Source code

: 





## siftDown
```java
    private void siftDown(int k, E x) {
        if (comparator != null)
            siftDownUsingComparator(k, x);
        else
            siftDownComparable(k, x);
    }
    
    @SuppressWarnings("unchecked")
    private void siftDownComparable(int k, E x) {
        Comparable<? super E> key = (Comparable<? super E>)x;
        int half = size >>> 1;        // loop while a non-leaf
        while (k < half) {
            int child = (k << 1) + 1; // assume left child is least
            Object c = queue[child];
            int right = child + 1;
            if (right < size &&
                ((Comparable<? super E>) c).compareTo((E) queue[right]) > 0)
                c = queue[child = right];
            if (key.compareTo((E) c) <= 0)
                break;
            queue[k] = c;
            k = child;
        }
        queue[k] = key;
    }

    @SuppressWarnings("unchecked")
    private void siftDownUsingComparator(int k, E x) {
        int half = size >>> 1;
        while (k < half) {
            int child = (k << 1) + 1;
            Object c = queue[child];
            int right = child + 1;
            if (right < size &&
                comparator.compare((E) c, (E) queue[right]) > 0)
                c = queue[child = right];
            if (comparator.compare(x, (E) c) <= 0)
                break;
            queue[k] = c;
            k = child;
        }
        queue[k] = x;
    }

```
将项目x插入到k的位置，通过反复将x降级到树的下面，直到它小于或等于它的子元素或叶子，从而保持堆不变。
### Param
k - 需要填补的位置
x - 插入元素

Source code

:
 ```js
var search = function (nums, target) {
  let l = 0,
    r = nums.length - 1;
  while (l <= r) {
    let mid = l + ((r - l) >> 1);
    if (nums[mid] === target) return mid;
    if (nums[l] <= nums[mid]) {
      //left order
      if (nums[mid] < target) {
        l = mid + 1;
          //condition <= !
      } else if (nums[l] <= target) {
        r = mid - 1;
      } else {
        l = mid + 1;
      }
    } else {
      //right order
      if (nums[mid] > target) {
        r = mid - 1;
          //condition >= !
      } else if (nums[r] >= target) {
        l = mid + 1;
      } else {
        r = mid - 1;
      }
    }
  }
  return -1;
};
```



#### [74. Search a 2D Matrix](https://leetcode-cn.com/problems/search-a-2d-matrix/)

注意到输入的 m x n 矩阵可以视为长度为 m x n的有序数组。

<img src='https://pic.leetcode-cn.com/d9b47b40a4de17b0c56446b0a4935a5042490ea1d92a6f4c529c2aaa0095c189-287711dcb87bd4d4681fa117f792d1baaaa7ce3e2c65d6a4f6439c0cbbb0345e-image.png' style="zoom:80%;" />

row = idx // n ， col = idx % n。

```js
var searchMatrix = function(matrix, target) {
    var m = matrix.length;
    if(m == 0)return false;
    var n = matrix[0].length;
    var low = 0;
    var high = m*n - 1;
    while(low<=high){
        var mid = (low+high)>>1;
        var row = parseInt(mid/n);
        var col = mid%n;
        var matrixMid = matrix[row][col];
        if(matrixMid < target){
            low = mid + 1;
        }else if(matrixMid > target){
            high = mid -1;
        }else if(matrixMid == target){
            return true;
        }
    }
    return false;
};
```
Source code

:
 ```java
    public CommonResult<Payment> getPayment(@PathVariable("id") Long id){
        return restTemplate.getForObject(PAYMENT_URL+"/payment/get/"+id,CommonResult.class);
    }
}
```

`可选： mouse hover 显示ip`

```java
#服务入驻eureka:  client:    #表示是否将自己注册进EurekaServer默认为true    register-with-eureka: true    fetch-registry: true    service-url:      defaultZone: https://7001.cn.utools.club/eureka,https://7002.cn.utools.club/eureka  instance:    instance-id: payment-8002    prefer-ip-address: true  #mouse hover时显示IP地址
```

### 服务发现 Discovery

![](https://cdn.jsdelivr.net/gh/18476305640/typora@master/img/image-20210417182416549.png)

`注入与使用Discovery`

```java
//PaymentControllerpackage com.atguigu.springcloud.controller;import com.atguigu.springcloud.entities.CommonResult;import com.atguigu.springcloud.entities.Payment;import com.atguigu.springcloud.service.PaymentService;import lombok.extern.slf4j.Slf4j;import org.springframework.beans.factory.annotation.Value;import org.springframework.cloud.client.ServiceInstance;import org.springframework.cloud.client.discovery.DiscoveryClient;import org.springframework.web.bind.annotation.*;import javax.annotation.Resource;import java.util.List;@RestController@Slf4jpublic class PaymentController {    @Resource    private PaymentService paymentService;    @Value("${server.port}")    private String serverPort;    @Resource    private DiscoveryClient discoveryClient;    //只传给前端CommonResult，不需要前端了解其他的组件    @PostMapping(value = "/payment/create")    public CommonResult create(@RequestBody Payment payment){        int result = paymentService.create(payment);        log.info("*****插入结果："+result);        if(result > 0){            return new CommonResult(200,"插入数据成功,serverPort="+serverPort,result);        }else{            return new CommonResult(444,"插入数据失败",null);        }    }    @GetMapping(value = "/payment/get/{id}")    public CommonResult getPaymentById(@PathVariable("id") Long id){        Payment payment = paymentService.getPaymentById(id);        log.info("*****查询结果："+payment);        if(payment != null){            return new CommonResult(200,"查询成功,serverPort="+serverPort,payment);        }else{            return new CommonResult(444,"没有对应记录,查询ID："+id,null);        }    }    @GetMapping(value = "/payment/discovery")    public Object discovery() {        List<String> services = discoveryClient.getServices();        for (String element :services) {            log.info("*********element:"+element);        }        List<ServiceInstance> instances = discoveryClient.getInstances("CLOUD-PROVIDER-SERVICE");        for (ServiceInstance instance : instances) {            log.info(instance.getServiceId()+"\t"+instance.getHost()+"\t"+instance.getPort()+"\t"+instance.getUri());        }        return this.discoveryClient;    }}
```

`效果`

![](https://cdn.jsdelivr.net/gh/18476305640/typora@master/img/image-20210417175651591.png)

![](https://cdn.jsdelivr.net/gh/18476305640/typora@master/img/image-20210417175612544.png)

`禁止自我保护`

PROBLEM DETAILS:
Each line above that holds the string "leetcode" should be copied and shown.

ANSWER TO THIS TASK:
#### [74. Search a 2D Matrix](https://leetcode-cn.com/problems/search-a-2d-matrix/)
<img src='https://pic.leetcode-cn.com/d9b47b40a4de17b0c56446b0a4935a5042490ea1d92a6f4c529c2aaa0095c189-287711dcb87bd4d4681fa117f792d1baaaa7ce3e2c65d6a4f6439c0cbbb0345e-image.png' style="zoom:80%;" />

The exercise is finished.